Il est vrai que la personnalité du Président Kennedy n’aide pas. A son époque et encore maintenant il exerce une réelle fascination. Même si quelque fois la légende a dépassé la réalité, il restera malgré tout à jamais le seul Président à avoir promis la lune à ses citoyens et réussi à tenir ce pari audacieux. Il est dommage que les balles d’un ou de plusieurs assassins à Dallas l’aient empêché de voir çà. De plus, dans la courte histoire des Etats-Unis, la famille Kennedy et le Président en particulier représentait et représente toujours d’une certaine façon la référence, à l’instar de la famille royale d’Angleterre avant qu’elle ne soit désacralisée à la suite de ses nombreux scandales internes. Plus que dans toute autre nation, l’américain s’identifie à son Président. Il n’est pas la personne inaccessible que l’on rencontre dans un pays comme chez nous où les présidents sont généralement issus d’une certaine élite ou caste politique. Il n’en est pas de même aux Etas-Unis où tout le monde peut espérer devenir Président et avoir des chances réelles d’y arriver. Il n’existe pas de filière particulière et les élections d’un passé récent ont vu un héros de la dernière guerre mondiale, un marchand de cacahuètes et un acteur de cinéma accéder à la magistrature suprême. Le Président Kennedy avait quelque chose de plus. Il fascinait et il faisait rêver. Il avait un projet d’avenir et une hauteur de vue qui lui permettait de se projeter dans l’avenir. Son idée de "Nouvelle frontière" était déjà à l’époque la préfiguration la mondialisation qui prévaut actuellement. Sa conception de l’intégration raciale et les lois qui en découleront et que mettra en oeuvre son successeur, complétaient au plan intérieur la hardiesse de son programme. Au risque de ne pas plaire à tout le monde bien évidemment. 
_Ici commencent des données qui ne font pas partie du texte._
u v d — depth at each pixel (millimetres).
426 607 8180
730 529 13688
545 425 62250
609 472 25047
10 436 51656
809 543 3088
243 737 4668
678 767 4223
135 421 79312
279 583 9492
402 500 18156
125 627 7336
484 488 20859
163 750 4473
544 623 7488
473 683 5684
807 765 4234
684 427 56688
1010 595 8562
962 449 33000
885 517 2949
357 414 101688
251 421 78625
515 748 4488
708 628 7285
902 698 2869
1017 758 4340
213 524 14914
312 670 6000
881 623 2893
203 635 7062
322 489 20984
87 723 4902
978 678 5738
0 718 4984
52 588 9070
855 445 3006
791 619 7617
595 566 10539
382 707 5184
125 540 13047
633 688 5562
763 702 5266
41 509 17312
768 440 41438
John Fitzgerald Kennedy était et demeure un symbole. Adulé de son vivant, sacralisé au moment de sa disparition et quelque peu démystifié depuis (les mythes résistent mal à l’érosion du temps), son charisme était grand et son rayonnement reste 40 ans après sa mort très important. Aussi le peuple américain s’est-il senti désespérément seul et privé d’un président dont il était fier et qui avait de grands desseins pour son pays. Dans ces conditions sa disparition brutale en pleine gloire a été d’autant plus mal ressenti. Dans le conscient collectif seul un fou, un déséquilibré ou un communiste pouvait mettre fin à cette belle histoire. On comprend alors pourquoi les gouvernements successifs se sont bien gardés ou ont tout au moins éviter de réactualiser un dossier qui pouvait devenir explosif. En particulier si l’existence d’un complot était confirmée. 

3 Epilogue 

Il faut laisser du temps au temps disait un homme politique français. Le drame de Dealey Plaza est peut-être encore trop proche et le peuple américain insuffisamment préparé à admettre une vérité qu’il redoute. La génération des hommes politiques actuels est sûrement encore trop contemporaine de celle qui était au pouvoir dans les années soixante pour prendre le risque de secouer le pays et déstabiliser les institutions. Mais la vérité finit toujours par triompher. C’est une question de temps. Il appartient au peuple américain d’en hâter le processus s’il le désire et s’il est suffisamment préparé. Une chose est étonnante malgré tout. La famille Kennedy ne s’est semble-t-il jamais prononcée sur le sujet ? Pourquoi ? Lui a-t-on seulement posé la question ? Robert Francis Kennedy aurait-il rouvert l’enquête si il avait été élu ? On ne saura jamais. A moins que Sirhan-Sirhan ait une petite idée sur le sujet. Mais là se termine l’examen des faits et par convention on se gardera bien d’émettre des suppositions purement spéculatives.